### TEXTE PROPOSÉ

········

Hanford est une poubelle. Tous ceux qui se sont un peu intéressés au domaine savent cela - en particulier depuis la fin des années 1980 et la déclassification de nombreux dossiers remontant à la 2ème guerre mondiale et au projet Manhattan. C’est dans cette zone reculée que fut élaboré le plutonium de "Fat man" qui dévasta Nagasaki. Un des sites devenus les pires au monde pour la pollution radioactive, avec certains lieux de Russie d’ailleurs absents à l’image. 

La force du film, dont le physicien nucléaire Bernard Laponche a été le conseiller scientifique ? Obliger à ne pas oublier ce lieu perdu, malgré la tentation d’en effacer la trace - d’ailleurs "des milliers de bâtiments ont disparu". Rappeler que 200.000 personnes y vivent aujourd’hui du travail de décontamination. Que chaque année, ce travail coûte 2 milliards de dollars, soit 10.000 dollars par personne et par an. Que l’entreprise, telle celle de Sisyphe, va durer encore 40 ans… Ou, comme le fait remarquer l’avocat Tom Carpenter : "Le coût du nettoyage va dépasser le coût de ce qui a été produit". 

Nul doute que pour nombre de téléspectateurs, en particulier les plus jeunes, les images de Hanfordoù l’ennemi à abattre n’a plus pour nom Indien mais radioactivité, invisible et infiltrée, constitueront une découverte. D’autant que le film fait aussi ce retour sur l’impensable, le "Green Run", relâchement volontaire de produits de fission (notamment de l’iode 131) sur le site qui eut lieu les 2 et 3 décembre 1949. Ils se sont ensuite répandus sur les travailleurs des environs, comme en témoigne June, qui en tomba malade pour le reste de sa vie.

Par comparaison, Rokkasho la japonaise et La Hague (l'usine) la française sembleraient des lieux familiers. Des bords de mer sauvages en apparence seulement, car les humains ont habité, cultivé, chassé, pêché là depuis des siècles. 

On découvre Keihi, l’agriculteur bio qui a fui Fukushima ! et se retrouve à soutenir la dernière paysanne du coin ("jadis misérable", fait remarquer M. le maire), la seule à n’avoir pas voulu vendre sa terre à l’usine de retraitement - implantée dans cette péninsule éloignée de Tokyo avec l’aide technique française. Il trouve "atterrant ce qui se passe dans [son] pays"

Sur fond de sympathiques vaches laitières, il y a l’éleveur de La Hague, sur ce territoire où "on n’est pas causant", selon le député européen Didier Anger, et qui parle pourtant : "C’est pas terrible d’avoir ça [l’usine] à côté. Mais j’ai pas envie de quitter mon pays".

········

### DONNÉES SOURCES
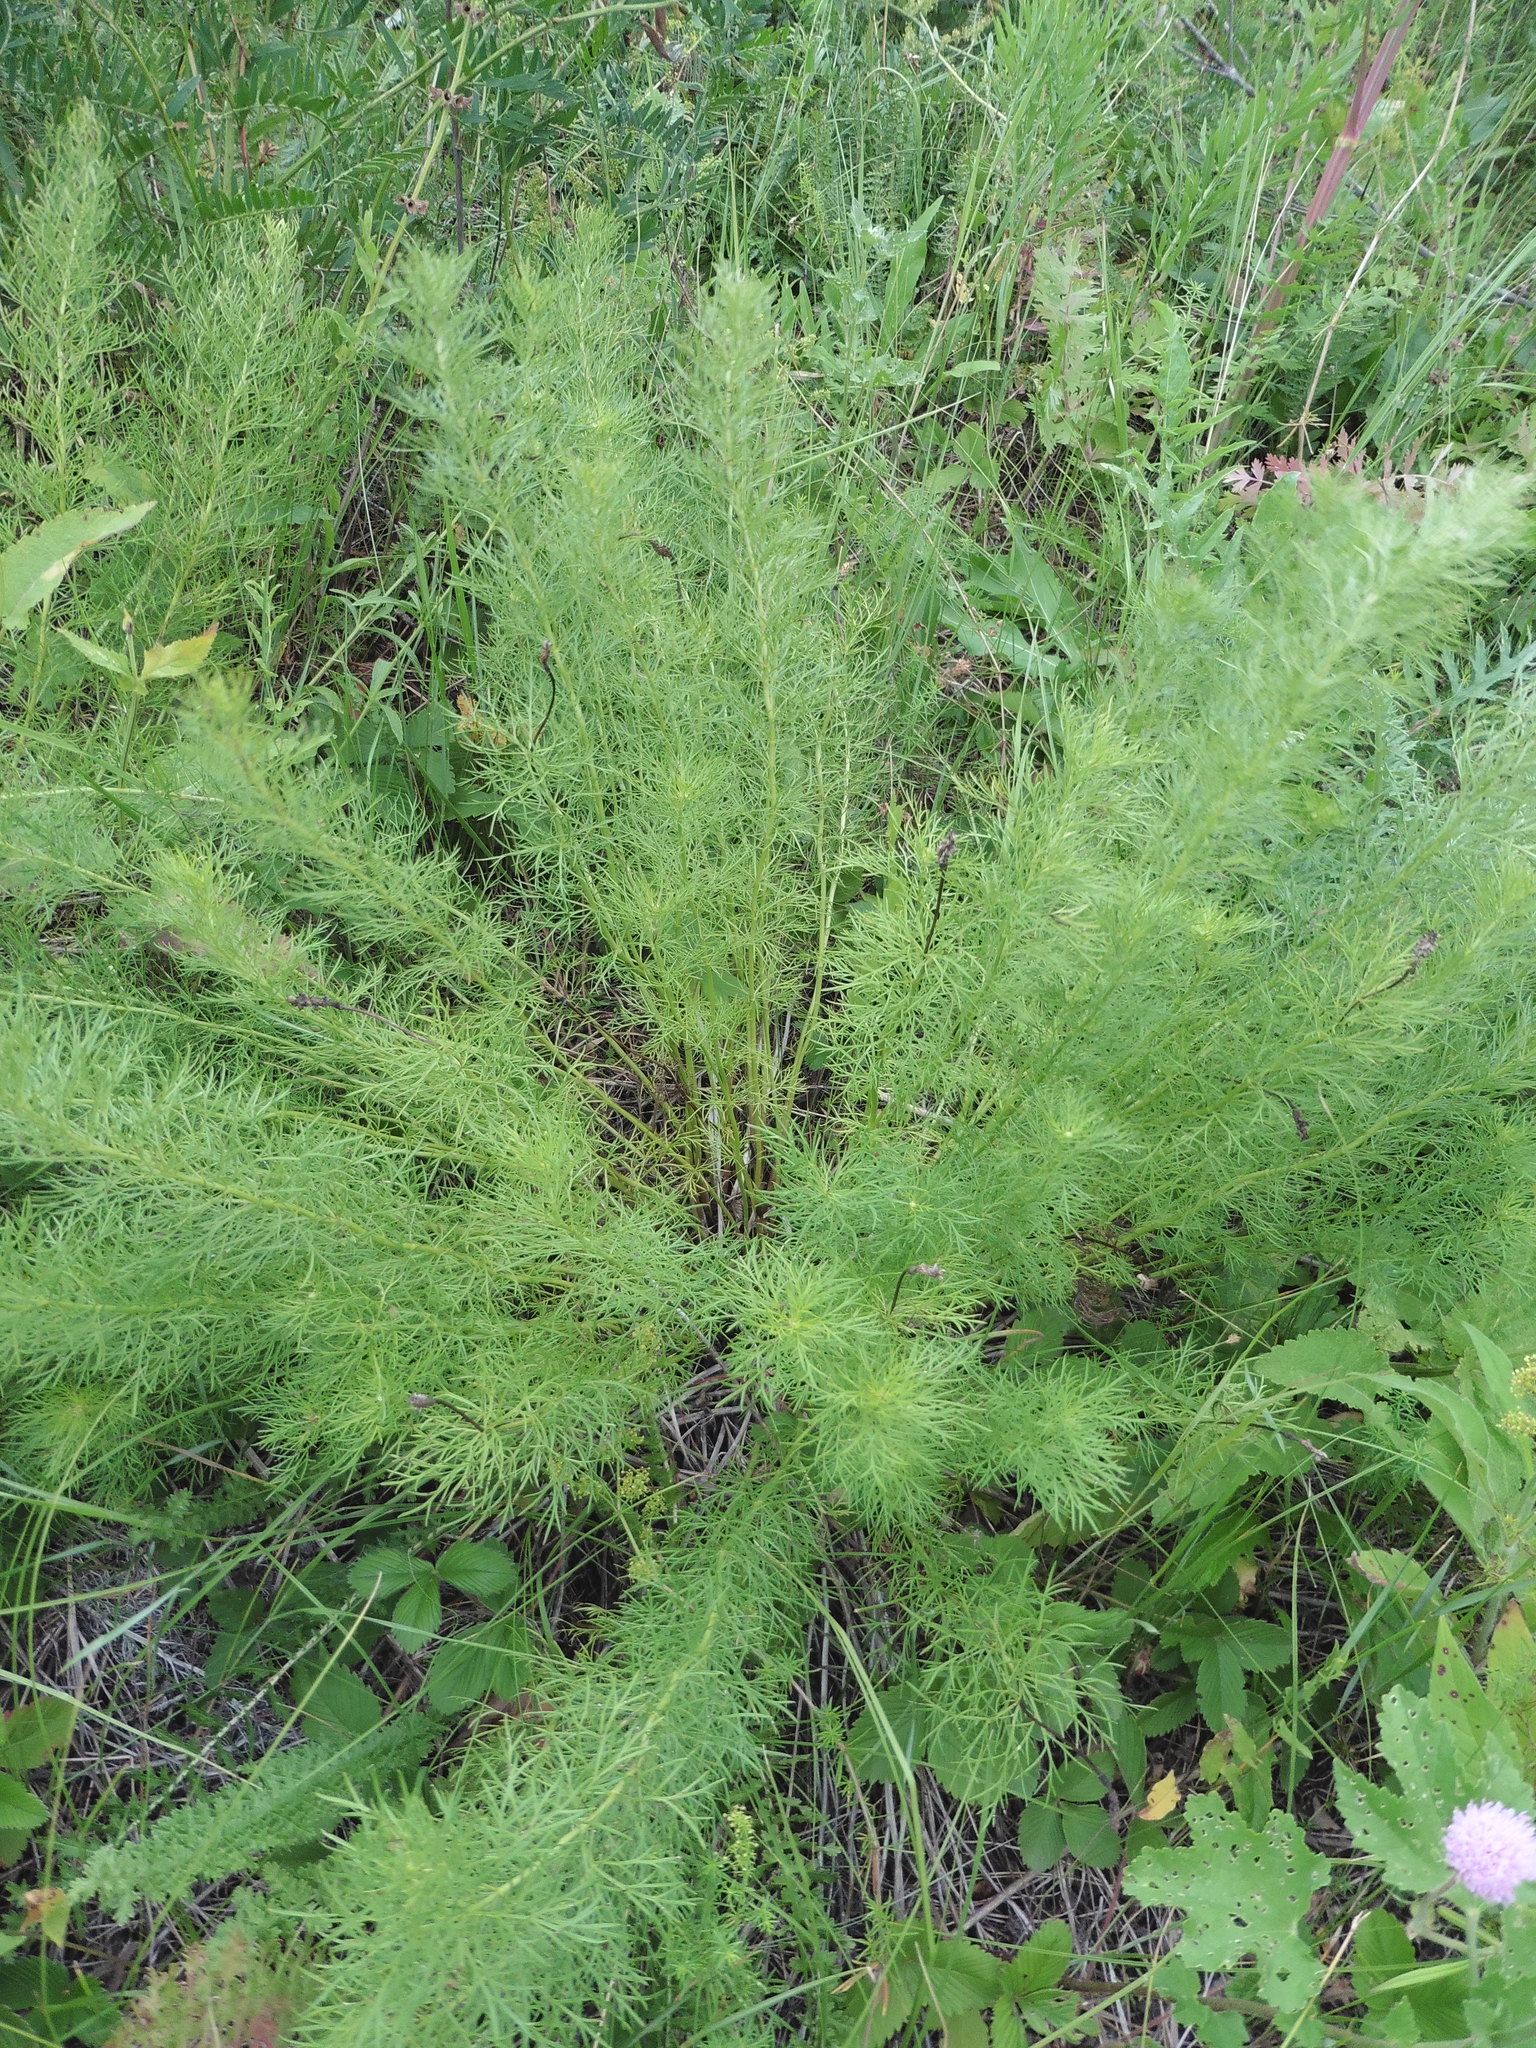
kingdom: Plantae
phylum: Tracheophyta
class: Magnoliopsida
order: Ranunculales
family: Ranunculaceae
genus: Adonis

········

### EXERCICES À FAIRE
1. Dans le texte sur Hanford, combien de personnes vivent aujourd’hui du travail de décontamination ?
2. Traduisez en anglais cette phrase du texte sur Hanford : « C’est dans cette zone reculée que fut élaboré le plutonium de "Fat man" qui dévasta Nagasaki. »
3. Poursuivez le texte sur les sites nucléaires de Hanford, Rokkasho et La Hague après sa dernière phrase.

### CORRIGÉ DES EXERCICES
1. 200 000 personnes.

2. It was in this remote area that the plutonium for "Fat Man," which devastated Nagasaki, was produced.

3.
Alors, résignation pour les siècles des siècles ? Certains interviewés semblent prêts à passer à l’action. Après des prélèvements effectués par l’ACRO (association pour le contrôle de la radioactivité dans l’ouest) dans le ruisseau Sainte-Hélène, non loin de l’usine de La Hague et filmés, il a été constaté la présence avérée de plutonium par un laboratoire de Lausanne le 4 décembre 2014. "Je serais prête à soutenir qui voudrait déposer une plainte au pénal sur cette contamination", déclare alors Annie Thébaud-Mony, directrice de recherches honoraire à l’Inserm (3). Ici, la musique minimaliste et l’amour des paysages cèdent le pas. Le politique reprend le dessus sur le poétique.

1) A voir sur Arte, 29 septembre à 20 h 55. Kami productions et Nouvelle Vague Productions. Michael Ferrier est l’auteur de "Fukushima, récit d’un désastre, Gallimard, 2012

2) Lire cette note de blog.

3) Auteur de "la Science asservie", La Découverte, 2014.


C’est le chimiste américain Glenn Seaborg, prix Nobel 1951 pour ses travaux sur les éléments baptisés "transuraniens", qui a synthétisé le plutonium, dont le symbole chimique est Pu. On le retouve dans les images d’archives dans le film "Terres nucléaires" qui montrent les premiers 2,77 microgrammes obtenus en 1940 au laboratoire de Berkeley (Californie) de cet élément très dense, radioactif et extrêmement toxique.

Très peu présent à l’état naturel, il est devenu une signature claire de l’activité nucléaire : l’uranium frappé par un rayonnement de neutrons dans un réacteur nucléaire, en absorbe quelques-uns, donnant ainsi naissance à cet élément lourd. A l’instar de l’uranium 235, le plutonium 239 fissile sert à la fabrication des armes nucléaires. Depuis quelques décennies, le mélange baptisé MOX (uranium et plutonium) sert aussi à alimenter les réacteurs civils.